阅读摘录 ->
# # # # # # #
补肾通督方治疗强直性脊柱炎临床研究

Clinical Study on Effects of "Bushen Tongdu Decoction" in Treating Ankylosing Spondylitis

目的观察补肾通督方治疗强直性脊柱炎(AS)的临床疗效及其安全性。方法将65例AS患者随机分为治疗组(35例,用补肾通督方治疗)和对照组(30例,用柳氮磺胺吡啶片治疗),连续用药24周;观察治疗前、治疗12周、治疗24周时BathAS病情活动指数、BathAS功能指数、BathAS计量指数及患者总体评价,脊柱疼痛、血沉、C反应蛋白,并评价两组达到ASAS20的患者比例。结果治疗组对上述指标均有显著改善(P<0.05,P<0.01),在12周、24周达到ASAS20分别为51.4%和77.1%;对照组在治疗12周、24周达到ASAS20分别为53.3%和66.7%,两组比较均无显著性差异(P>0.05);但治疗组在24周时达到ASAS20显著高于12周(P<0.05),即随治疗时间延长,疗效逐渐增强。结论补肾通督方治疗AS临床疗效好,安全性高,且具有明显的时效性。
# # # # # # #
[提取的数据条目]
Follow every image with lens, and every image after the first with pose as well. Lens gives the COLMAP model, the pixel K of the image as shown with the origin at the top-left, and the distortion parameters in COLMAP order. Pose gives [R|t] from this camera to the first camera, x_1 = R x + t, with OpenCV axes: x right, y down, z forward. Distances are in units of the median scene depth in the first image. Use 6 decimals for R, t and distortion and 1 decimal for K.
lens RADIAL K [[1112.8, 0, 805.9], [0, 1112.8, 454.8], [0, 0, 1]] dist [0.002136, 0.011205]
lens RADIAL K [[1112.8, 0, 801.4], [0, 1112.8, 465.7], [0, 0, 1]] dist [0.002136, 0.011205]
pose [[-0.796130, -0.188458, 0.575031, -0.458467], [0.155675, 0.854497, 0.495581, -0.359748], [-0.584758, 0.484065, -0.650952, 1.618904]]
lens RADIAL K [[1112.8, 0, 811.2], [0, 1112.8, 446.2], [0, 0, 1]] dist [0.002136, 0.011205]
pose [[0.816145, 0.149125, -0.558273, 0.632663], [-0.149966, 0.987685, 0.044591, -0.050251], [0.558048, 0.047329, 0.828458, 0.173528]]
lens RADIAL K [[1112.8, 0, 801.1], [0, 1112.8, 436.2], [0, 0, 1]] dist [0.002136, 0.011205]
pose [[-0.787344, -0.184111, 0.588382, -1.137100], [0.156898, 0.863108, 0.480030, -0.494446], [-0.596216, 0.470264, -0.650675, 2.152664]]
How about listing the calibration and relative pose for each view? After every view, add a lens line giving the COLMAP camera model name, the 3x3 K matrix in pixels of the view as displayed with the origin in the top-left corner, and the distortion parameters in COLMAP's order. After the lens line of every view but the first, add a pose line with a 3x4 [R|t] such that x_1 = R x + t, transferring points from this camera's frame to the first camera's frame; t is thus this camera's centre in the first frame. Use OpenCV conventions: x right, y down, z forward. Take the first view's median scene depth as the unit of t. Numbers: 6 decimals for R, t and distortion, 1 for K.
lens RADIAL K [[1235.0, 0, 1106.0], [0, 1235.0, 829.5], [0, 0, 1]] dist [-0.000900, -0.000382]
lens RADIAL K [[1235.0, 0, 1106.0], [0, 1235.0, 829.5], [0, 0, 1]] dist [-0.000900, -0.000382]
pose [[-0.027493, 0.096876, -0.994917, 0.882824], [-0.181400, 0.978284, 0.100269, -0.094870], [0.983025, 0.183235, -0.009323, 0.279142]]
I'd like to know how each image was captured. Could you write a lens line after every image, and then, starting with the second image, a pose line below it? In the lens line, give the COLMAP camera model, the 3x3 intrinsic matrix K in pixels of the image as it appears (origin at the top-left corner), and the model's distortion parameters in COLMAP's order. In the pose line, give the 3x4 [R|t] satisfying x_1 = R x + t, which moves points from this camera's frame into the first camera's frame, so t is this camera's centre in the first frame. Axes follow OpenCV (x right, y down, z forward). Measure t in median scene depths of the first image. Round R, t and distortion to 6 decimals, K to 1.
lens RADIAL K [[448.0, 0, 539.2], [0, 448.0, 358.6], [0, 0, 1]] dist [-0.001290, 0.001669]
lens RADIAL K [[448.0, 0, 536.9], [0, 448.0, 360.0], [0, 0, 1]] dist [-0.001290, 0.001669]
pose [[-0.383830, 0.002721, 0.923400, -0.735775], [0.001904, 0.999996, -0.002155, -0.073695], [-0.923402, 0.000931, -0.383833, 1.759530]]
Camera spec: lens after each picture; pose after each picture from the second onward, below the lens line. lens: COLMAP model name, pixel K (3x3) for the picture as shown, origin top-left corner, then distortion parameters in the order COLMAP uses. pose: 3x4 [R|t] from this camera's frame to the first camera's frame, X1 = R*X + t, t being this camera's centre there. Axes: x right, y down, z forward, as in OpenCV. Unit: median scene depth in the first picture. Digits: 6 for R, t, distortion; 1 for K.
# # # # # # #
操作事项 ->
a. 请把这段摘录中从“补肾通督方治疗强直性脊柱炎临床研究”开始、一直到“全性高,且具有明显的时效性。”为止的部分重写一遍，并将其中的“补肾通督方”替换为“该中药方”。
b. 根据这段摘录，判断以下说法是否正确，每项回答“是”或“否”，并原文引用起决定作用的文字：
(i) 对照组使用柳氮磺胺吡啶片治疗。
(ii) 治疗12周时，治疗组达到ASAS20的比例高于对照组。
(iii) 两组连续用药12周。
c. 请根据这段摘录回答下列问题：
(i) 研究共纳入多少例AS患者？
(ii) 治疗组在24周时达到ASAS20的比例是多少？
(iii) 结论指出补肾通督方治疗AS具有哪种明显的特性？
这些材料与这段摘录的内容毫无关联。

按序结果 ->
a.
该中药方治疗强直性脊柱炎临床研究

Clinical Study on Effects of "Bushen Tongdu Decoction" in Treating Ankylosing Spondylitis

目的观察该中药方治疗强直性脊柱炎(AS)的临床疗效及其安全性。方法将65例AS患者随机分为治疗组(35例,用该中药方治疗)和对照组(30例,用柳氮磺胺吡啶片治疗),连续用药24周;观察治疗前、治疗12周、治疗24周时BathAS病情活动指数、BathAS功能指数、BathAS计量指数及患者总体评价,脊柱疼痛、血沉、C反应蛋白,并评价两组达到ASAS20的患者比例。结果治疗组对上述指标均有显著改善(P<0.05,P<0.01),在12周、24周达到ASAS20分别为51.4%和77.1%;对照组在治疗12周、24周达到ASAS20分别为53.3%和66.7%,两组比较均无显著性差异(P>0.05);但治疗组在24周时达到ASAS20显著高于12周(P<0.05),即随治疗时间延长,疗效逐渐增强。结论该中药方治疗AS临床疗效好,安全性高,且具有明显的时效性。

b.
(i) 是。“对照组(30例,用柳氮磺胺吡啶片治疗)”
(ii) 否。“在12周、24周达到ASAS20分别为51.4%和77.1%”；“对照组在治疗12周、24周达到ASAS20分别为53.3%和66.7%”
(iii) 否。“连续用药24周”

c.
(i) 65例。
(ii) 77.1%。
(iii) 明显的时效性。